_WHAT IS EXPECTED_. Your response should contain exactly the lines running from the one with "Skip to main menu" to the end of the data below, both included, and no pictures.
►
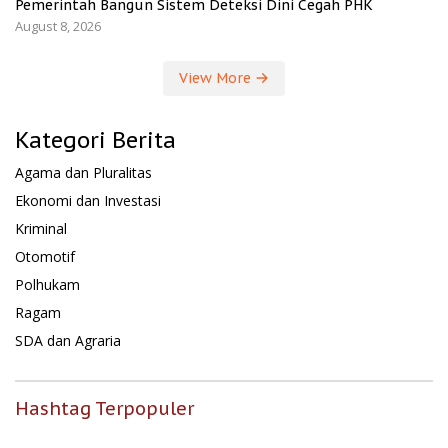
Pemerintah Bangun Sistem Deteksi Dini Cegah PHK
August 8, 2026
View More
Kategori Berita
Agama dan Pluralitas
Ekonomi dan Investasi
Kriminal
Otomotif
Polhukam
Ragam
SDA dan Agraria
Hashtag Terpopuler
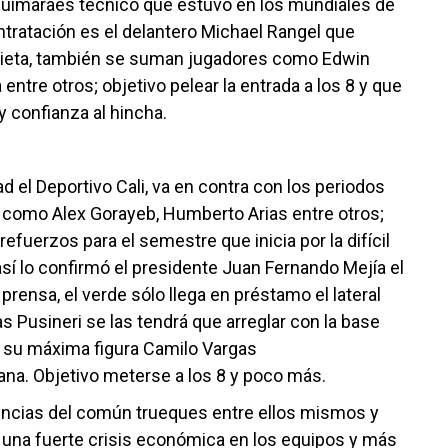
Guimarães técnico que estuvo en los mundiales de
ntratación es el delantero Michael Rangel que
uieta, también se suman jugadores como Edwin
entre otros; objetivo pelear la entrada a los 8 y que
y confianza al hincha.
ad el Deportivo Cali, va en contra con los periodos
es como Alex Gorayeb, Humberto Arias entre otros;
efuerzos para el semestre que inicia por la difícil
así lo confirmó el presidente Juan Fernando Mejía el
prensa, el verde sólo llega en préstamo el lateral
s Pusineri se las tendrá que arreglar con la base
n su máxima figura Camilo Vargas
icana. Objetivo meterse a los 8 y poco más.
encias del común trueques entre ellos mismos y
una fuerte crisis económica en los equipos y más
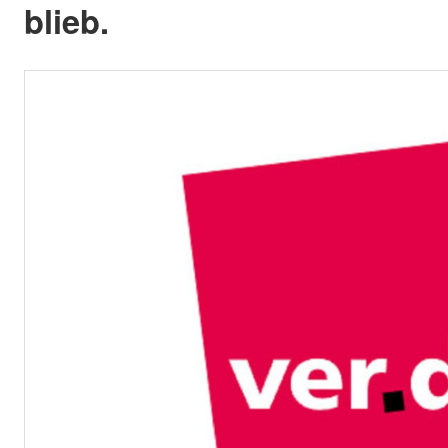
blieb.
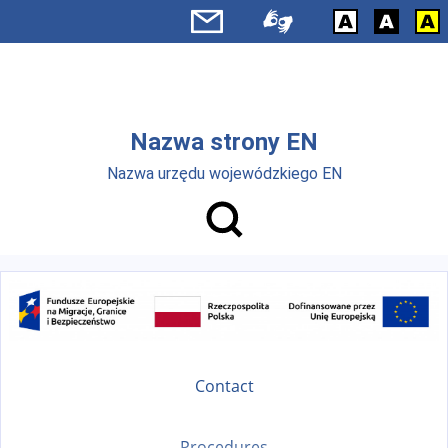
Skip to main menu
Skip to main content
Nazwa strony EN
Nazwa urzędu wojewódzkiego EN
Contact
Procedures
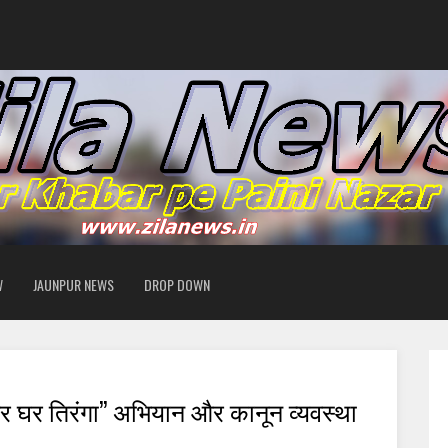
W
JAUNPUR NEWS
DROP DOWN
“हर घर तिरंगा” अभियान और कानून व्यवस्था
◄
_ANSWER BOX_.
Skip to main menu
Skip to main content
Nazwa strony EN
Nazwa urzędu wojewódzkiego EN
Contact
Procedures
W
JAUNPUR NEWS
DROP DOWN
“हर घर तिरंगा” अभियान और कानून व्यवस्था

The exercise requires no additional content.